Plébiscité par la critique américaine, Les Sombres Feux du passé, du jeune auteur d’origine coréenne CHANG-RAE LEE, trace le subtil portrait d’un homme respectable poursuivi par les fantômes de sa mémoire. Un rappel de quelques horreurs de la Deuxième Guerre mondiale.

On les appelait, avec ou sans une cruelle ironie, les "femmes de réconfort". Des jeunes filles enrôlées, généralement de force, pour soutenir le moral des troupes japonaises durant la Deuxième Guerre mondiale. Les Sombres Feux du passé réveille le souvenir de cette affreuse expérience, l’une des nombreuses atrocités du tragique conflit. Né en 1968 à Séoul, implanté aux États-Unis depuis l’âge de trois ans, Chang-rae Lee a interrogé d’anciennes femmes de réconfort coréennes pour écrire ce roman.

Mais son second livre – après Native Speaker, en 1995, un "manifeste" sur la littérature de l’immigration – est d’abord le récit d’une intégration de façade, hantée par les fantômes de la mémoire. Les Sombres Feux du passé trace le subtil portrait, en demi-teintes, d’un "honnête homme", soucieux de sa réputation, dont le nom, Franklin Hata, témoigne déjà de l’expérience de l’immigrant: un pied dans chaque culture. Et l’impossibilité d’être nulle part.

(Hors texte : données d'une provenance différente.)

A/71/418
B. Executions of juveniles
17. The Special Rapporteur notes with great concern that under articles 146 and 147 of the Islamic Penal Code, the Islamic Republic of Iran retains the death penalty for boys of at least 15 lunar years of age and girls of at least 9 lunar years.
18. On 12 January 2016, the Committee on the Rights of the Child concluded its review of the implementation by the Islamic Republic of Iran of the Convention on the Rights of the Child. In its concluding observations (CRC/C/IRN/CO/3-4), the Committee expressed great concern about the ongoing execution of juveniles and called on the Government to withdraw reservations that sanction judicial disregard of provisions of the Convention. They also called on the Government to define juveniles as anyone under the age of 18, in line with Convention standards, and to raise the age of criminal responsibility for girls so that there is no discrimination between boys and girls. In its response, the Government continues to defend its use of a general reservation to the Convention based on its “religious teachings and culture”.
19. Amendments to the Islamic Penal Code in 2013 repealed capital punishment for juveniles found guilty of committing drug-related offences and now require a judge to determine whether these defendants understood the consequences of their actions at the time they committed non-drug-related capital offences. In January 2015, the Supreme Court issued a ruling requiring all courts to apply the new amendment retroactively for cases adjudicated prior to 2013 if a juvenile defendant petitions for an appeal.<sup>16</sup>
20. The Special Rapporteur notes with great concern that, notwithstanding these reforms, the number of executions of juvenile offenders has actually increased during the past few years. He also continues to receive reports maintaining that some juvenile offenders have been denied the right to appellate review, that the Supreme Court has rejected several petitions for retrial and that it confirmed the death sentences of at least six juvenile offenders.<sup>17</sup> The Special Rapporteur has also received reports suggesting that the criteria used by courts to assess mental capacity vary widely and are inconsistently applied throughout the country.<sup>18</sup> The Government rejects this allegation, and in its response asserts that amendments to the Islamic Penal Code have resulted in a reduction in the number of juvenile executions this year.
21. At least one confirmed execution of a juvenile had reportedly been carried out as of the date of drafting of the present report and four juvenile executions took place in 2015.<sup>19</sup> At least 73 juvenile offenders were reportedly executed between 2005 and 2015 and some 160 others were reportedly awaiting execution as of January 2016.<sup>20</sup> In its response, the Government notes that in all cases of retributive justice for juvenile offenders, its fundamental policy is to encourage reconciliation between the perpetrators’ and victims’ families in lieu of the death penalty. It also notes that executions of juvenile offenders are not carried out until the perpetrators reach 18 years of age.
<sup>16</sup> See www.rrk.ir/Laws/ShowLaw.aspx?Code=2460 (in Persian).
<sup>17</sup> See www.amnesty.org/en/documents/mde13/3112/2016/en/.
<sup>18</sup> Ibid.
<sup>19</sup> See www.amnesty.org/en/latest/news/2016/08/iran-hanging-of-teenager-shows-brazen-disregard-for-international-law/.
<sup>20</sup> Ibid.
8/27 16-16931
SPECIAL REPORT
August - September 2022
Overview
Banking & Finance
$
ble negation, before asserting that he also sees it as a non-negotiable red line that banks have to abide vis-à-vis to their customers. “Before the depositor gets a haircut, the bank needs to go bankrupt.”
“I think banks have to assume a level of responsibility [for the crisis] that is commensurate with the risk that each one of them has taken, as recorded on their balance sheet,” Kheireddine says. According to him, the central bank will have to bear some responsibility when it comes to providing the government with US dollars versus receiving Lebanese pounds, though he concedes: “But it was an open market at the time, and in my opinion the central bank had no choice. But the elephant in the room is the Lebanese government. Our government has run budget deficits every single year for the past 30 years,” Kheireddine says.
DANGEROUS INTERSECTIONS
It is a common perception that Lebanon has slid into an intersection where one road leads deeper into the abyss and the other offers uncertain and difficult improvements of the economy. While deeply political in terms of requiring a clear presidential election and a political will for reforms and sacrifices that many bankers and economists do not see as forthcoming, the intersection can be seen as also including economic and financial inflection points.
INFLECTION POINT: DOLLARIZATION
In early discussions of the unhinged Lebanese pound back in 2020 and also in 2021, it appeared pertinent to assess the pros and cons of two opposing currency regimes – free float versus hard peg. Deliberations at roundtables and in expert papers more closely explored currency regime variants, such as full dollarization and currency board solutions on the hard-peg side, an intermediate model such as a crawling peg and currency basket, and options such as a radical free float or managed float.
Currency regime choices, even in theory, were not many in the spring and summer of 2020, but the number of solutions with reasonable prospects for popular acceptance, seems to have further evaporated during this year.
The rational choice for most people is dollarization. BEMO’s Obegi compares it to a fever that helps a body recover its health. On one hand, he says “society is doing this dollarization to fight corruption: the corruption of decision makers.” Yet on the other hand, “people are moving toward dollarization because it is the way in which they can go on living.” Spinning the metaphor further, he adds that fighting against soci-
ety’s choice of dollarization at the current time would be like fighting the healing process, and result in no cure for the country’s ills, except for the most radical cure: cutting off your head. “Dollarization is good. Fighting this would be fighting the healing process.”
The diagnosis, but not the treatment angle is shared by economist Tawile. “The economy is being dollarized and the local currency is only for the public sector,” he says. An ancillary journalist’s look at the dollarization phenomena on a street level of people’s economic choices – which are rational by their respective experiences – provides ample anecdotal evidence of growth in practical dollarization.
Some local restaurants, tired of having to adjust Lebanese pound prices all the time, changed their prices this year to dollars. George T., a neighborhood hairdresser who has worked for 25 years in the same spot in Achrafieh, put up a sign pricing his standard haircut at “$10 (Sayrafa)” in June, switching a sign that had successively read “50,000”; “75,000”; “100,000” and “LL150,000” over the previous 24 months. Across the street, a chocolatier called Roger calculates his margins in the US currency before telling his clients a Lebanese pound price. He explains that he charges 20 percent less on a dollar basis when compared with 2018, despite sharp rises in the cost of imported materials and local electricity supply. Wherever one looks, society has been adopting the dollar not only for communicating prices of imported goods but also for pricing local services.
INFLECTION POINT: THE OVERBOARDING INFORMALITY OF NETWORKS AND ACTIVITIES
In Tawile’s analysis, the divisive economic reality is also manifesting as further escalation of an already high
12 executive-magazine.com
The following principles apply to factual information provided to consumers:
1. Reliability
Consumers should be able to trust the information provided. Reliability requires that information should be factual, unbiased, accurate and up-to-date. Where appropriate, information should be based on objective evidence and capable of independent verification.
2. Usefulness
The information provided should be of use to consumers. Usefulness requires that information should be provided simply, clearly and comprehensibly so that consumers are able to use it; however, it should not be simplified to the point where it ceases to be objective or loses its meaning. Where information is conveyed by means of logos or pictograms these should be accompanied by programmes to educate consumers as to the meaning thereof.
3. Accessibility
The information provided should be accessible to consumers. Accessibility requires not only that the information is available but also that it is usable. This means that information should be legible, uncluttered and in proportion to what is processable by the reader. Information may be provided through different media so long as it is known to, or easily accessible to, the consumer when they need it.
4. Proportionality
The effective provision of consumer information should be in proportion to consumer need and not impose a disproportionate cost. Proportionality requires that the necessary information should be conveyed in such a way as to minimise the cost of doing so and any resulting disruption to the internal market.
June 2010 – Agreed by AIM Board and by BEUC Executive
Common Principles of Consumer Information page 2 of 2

Le narrateur, septuagénaire, vit depuis une trentaine d’années dans la petite ville new-yorkaise de Bedley Run, où il possédait jusqu’à tout récemment un magasin de fournitures médicales, ce qui lui avait valu le titre inapproprié de "docteur". Voisin très courtois mais discret, le bon docteur Hata a vite compris les codes de cette paisible et prospère communauté, où il est un citoyen estimé et, en apparence, parfaitement intégré. Toute sa vie, cet homme d’origine coréenne, mais adopté par un couple japonais, n’a aspiré qu’à une seule chose: "avoir sa place dans l’ordre des choses". Alors que le passé le submerge, on découvre peu à peu que le devoir et la culpabilité guident les actes de cet homme bon, mais qui n’a pas toujours su faire le bien.

La guerre oubliée
Quand le roman débute, le docteur vient de prendre sa retraite, il a vendu son commerce à un jeune couple inexpérimenté que la faillite menace; une sympathique mais tenace agente immobilière le harcèle pour qu’il vende sa grosse maison Tudor. La façade à laquelle s’accrochait sa vie d’avant ne tient plus à grand-chose. Il faudra peu de choses – la redécouverte d’un objet surgi du passé, un séjour à l’hôpital consécutif à un incendie mineur – pour que des braises de la mémoire émergent à la surface des pans enfouis de sa vie.

Sa relation avortée de manière abrupte avec Mary Burns, une gentille veuve avec qui il partageait un "manque de courage, la peur (…) de traiter jusqu’au bout certaines questions". Ses rapports troubles avec sa fille Sunny, adoptée à l’âge de sept ans par ce célibataire alors quinquagénaire, et qu’il n’a pas vue depuis des années. Pressentant que son adoption masquait autre chose, qu’elle comblait un besoin de se racheter, l’adolescente révoltée n’a pas tardé à ruer dans les brancards, à rejeter le modèle de perfection – "Tu te construis une vie entière d’obligations et de politesses", lui reprochait-elle – désiré par ce père trop plein de bonne volonté.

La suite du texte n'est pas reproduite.